Channel mixing (multi-Householder, low-rank updates) is not necessary for raw selectivity but significantly benefits generalization and memory over longer gaps.
Softmax attention outperforms engineered LRMs in short-sequence settings, but its quadratic scaling renders it impractical beyond moderate lengths.

Final test accuracy across major LRM and Transformer baselines on the hardest selectivity tasks is tabulated below, illustrating performance sensitivity to gating, forgetting, and mixing mechanisms:

Model	Task 1	Task 2	Task 3
DeltaNet	50%	41%	35%
GLA	75%	68%	50%
Mamba	89%	71%	63%
Mamba2	92%	67%	64%
Gated DeltaNet	87%	76%	57%
Gated DeltaProduct	87%	74%	61%
Transformer	86%	77%	67%

4. Practical Implementation and Extensibility

SelectivBench selective classification suite (Pugnana et al., 2024) comprises 44 datasets (22 image, 22 tabular), 18 baseline methods, and a modular PyTorch codebase with extensibility via abstract base classes and registries. Coverage calibration, surrogate-risk minimization, conformal prediction, and Monte Carlo dropout are implemented for apples-to-apples comparison.

Performance plots, risk curves, coverage satisfaction, rejection bias, and OOD robustness are produced through standardized reporting routines. Practitioners can add new datasets or methods via concise subclass and registry definitions and have access to configuration via Hydra and hyperparameter tuning via Optuna. The code is open-source under MIT license.
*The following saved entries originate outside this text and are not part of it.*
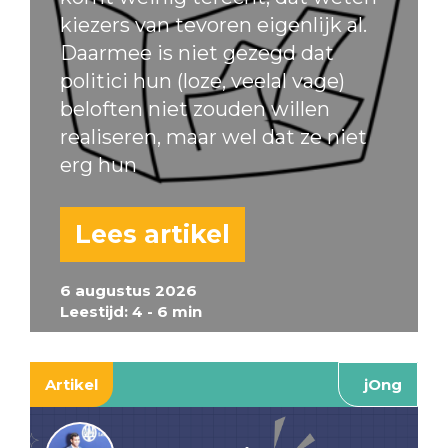
kiezers van tevoren eigenlijk al.
Daarmee is niet gezegd dat
politici hun (loze, veelal vage)
beloften niet zouden willen
realiseren, maar wel dat ze niet
erg hun
Lees artikel
6 augustus 2026
Leestijd: 4 - 6 min
Artikel
jOng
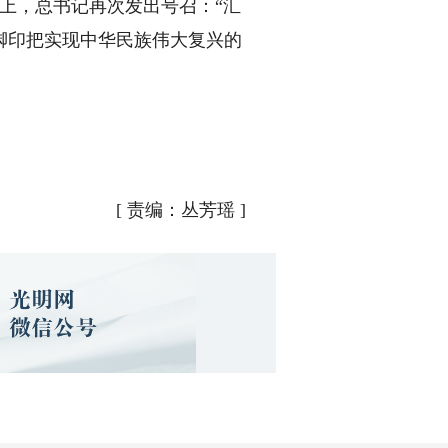
上，总书记再次发出号召：“汇
脚印把实现中华民族伟大复兴的
[
责编：丛芳瑶
]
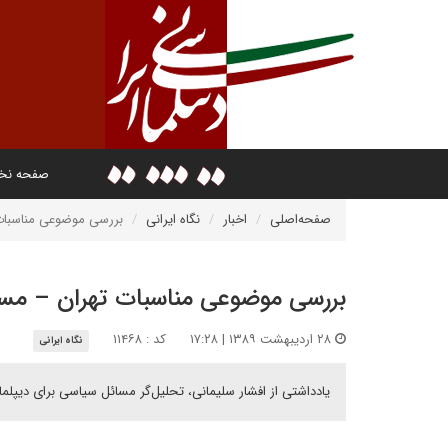
صفحه ن
صفحه‌اصلی
اخبار
نگاه ایرانی
بررسی موضوعی مناسبات
بررسی موضوعی مناسبات تهران – مس
۲۸ اردیبهشت ۱۳۸۹ | ۱۷:۲۸
کد : ۱۱۴۶۸
نگاه ایرانی
یادداشتی از افشار سلیمانی، تحلیل‌گر مسائل سیاسی برای دیپلما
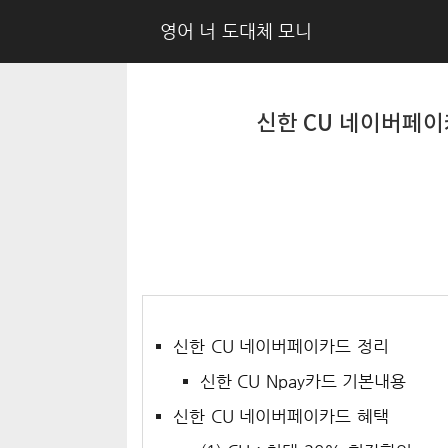
영어 너 도대체 모니
신한 CU 네이버페이
신한 CU 네이버페이카드 정리
신한 CU Npay카드 기본내용
신한 CU 네이버페이카드 혜택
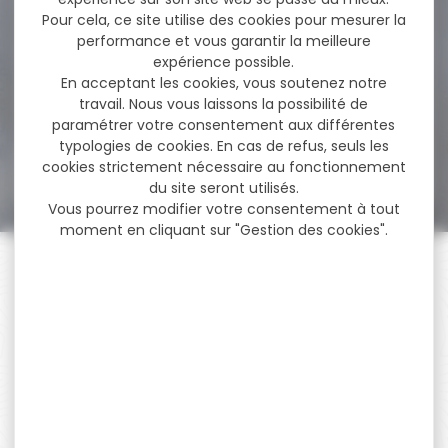
reflex sight...
Pour cela, ce site utilise des cookies pour mesurer la
performance et vous garantir la meilleure
Point rouge HAWKE viseur
expérience possible.
reflex sight 3 moa grand
En acceptant les cookies, vous soutenez notre
angle...
travail. Nous vous laissons la possibilité de
paramétrer votre consentement aux différentes
typologies de cookies. En cas de refus, seuls les
249,00 €
179,50 €
cookies strictement nécessaire au fonctionnement
du site seront utilisés.
Vous pourrez modifier votre consentement à tout
moment en cliquant sur "Gestion des cookies".
PAIEMENT SÉCURISÉ
Payer en toute sécurité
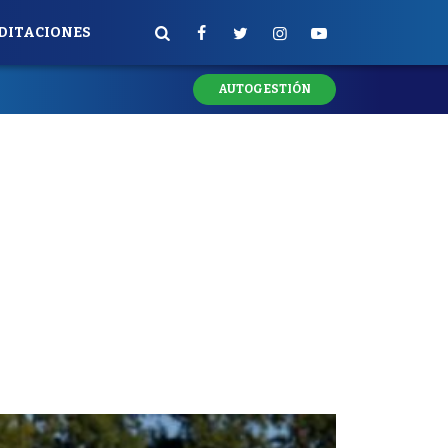
DITACIONES
AUTOGESTIÓN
5. Connection to Subset Selection and Transfer Learning

SelectivBench also references subset selection benchmarks for evolutionary multi-objective optimization (Shang et al., 2022), wherein candidate solutions (non-dominated archives or sampled Pareto fronts) are distilled via ten representative subset selection algorithms. Metrics probe trade-offs among hypervolume maximization, IGD minimization, uniformity, and computational tractability, supporting recommendations tailored to specific optimization objectives and front shapes.

In transfer learning, SelectivBench (Deshpande et al., 2021) aggregates a model zoo (single-/multi-domain experts) and diverse target tasks to compare model selection proxies, with ranking correlation, selection efficiency, and fine-tuning gain as key criteria. Label–Feature Correlation (LFC) and Label–Gradient Correlation (LGC) outperform prior baselines in accuracy and selection efficiency, especially in low-shot domains.
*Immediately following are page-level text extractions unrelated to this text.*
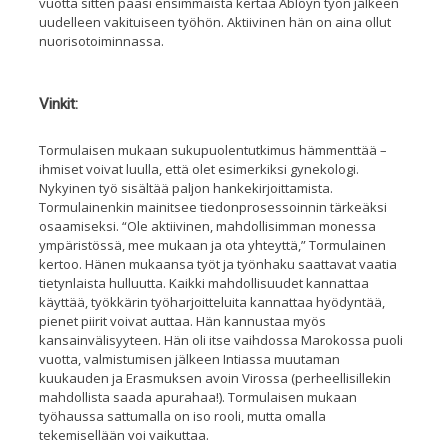
vuotta sitten pääsi ensimmäistä kertaa Abloyn työn jälkeen
uudelleen vakituiseen työhön. Aktiivinen hän on aina ollut
nuorisotoiminnassa.
Vinkit:
Tormulaisen mukaan sukupuolentutkimus hämmenttää –
ihmiset voivat
luulla
, että olet esimerkiksi gynekologi.
Nykyinen työ sisältää paljon hankekirjoittamista.
Tormulainenkin mainitsee tiedonprosessoinnin tärkeäksi
osaamiseksi. “Ole aktiivinen, mahdollisimman monessa
ympäristössä, mee mukaan ja ota yhteyttä,” Tormulainen
kertoo. Hänen mukaansa työt ja työnhaku saattavat vaatia
tietynlaista hulluutta. Kaikki mahdollisuudet kannattaa
käyttää, työkkärin työharjoitteluita kannattaa hyödyntää,
pienet piirit voivat auttaa. Hän kannustaa myös
kansainvälisyyteen. Hän oli itse vaihdossa Marokossa puoli
vuotta, valmistumisen jälkeen Intiassa muutaman
kuukauden ja Erasmuksen avoin Virossa (perheellisillekin
mahdollista saada apurahaa!). Tormulaisen mukaan
työhaussa sattumalla on iso rooli, mutta omalla
tekemisellään voi vaikuttaa.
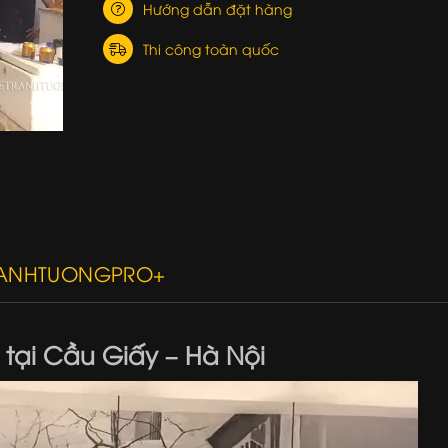
Hướng dẫn đặt hàng
Thi công toàn quốc
RANHTUONGPRO+
tại Cầu Giấy – Hà Nội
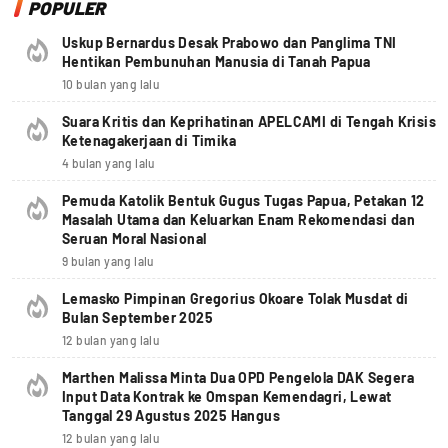
POPULER
Uskup Bernardus Desak Prabowo dan Panglima TNI
Hentikan Pembunuhan Manusia di Tanah Papua
10 bulan yang lalu
Suara Kritis dan Keprihatinan APELCAMI di Tengah Krisis
Ketenagakerjaan di Timika
4 bulan yang lalu
Pemuda Katolik Bentuk Gugus Tugas Papua, Petakan 12
Masalah Utama dan Keluarkan Enam Rekomendasi dan
Seruan Moral Nasional
9 bulan yang lalu
Lemasko Pimpinan Gregorius Okoare Tolak Musdat di
Bulan September 2025
12 bulan yang lalu
Marthen Malissa Minta Dua OPD Pengelola DAK Segera
Input Data Kontrak ke Omspan Kemendagri, Lewat
Tanggal 29 Agustus 2025 Hangus
12 bulan yang lalu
6. Significance and Context

SelectivBench facilitates dissecting selectivity mechanisms across architectures (LRMs, Transformers, selective classifiers, optimization subset selectors), supports reproducible benchmarking under well-defined complexity controls, and enables fair statistical comparisons free of dataset- or class-specific selection bias. This modularity and transparency foster deeper understanding of memory, context-conditioning, abstention dynamics, and transferability, yielding insights translatable to large-scale tasks while requiring only modest computational resources. The codebases associated with SelectivBench provide reference implementations and extensibility points for broader community adoption (Bouhadjar et al., 18 Jan 2026, Pugnana et al., 2024, Shang et al., 2022, Deshpande et al., 2021).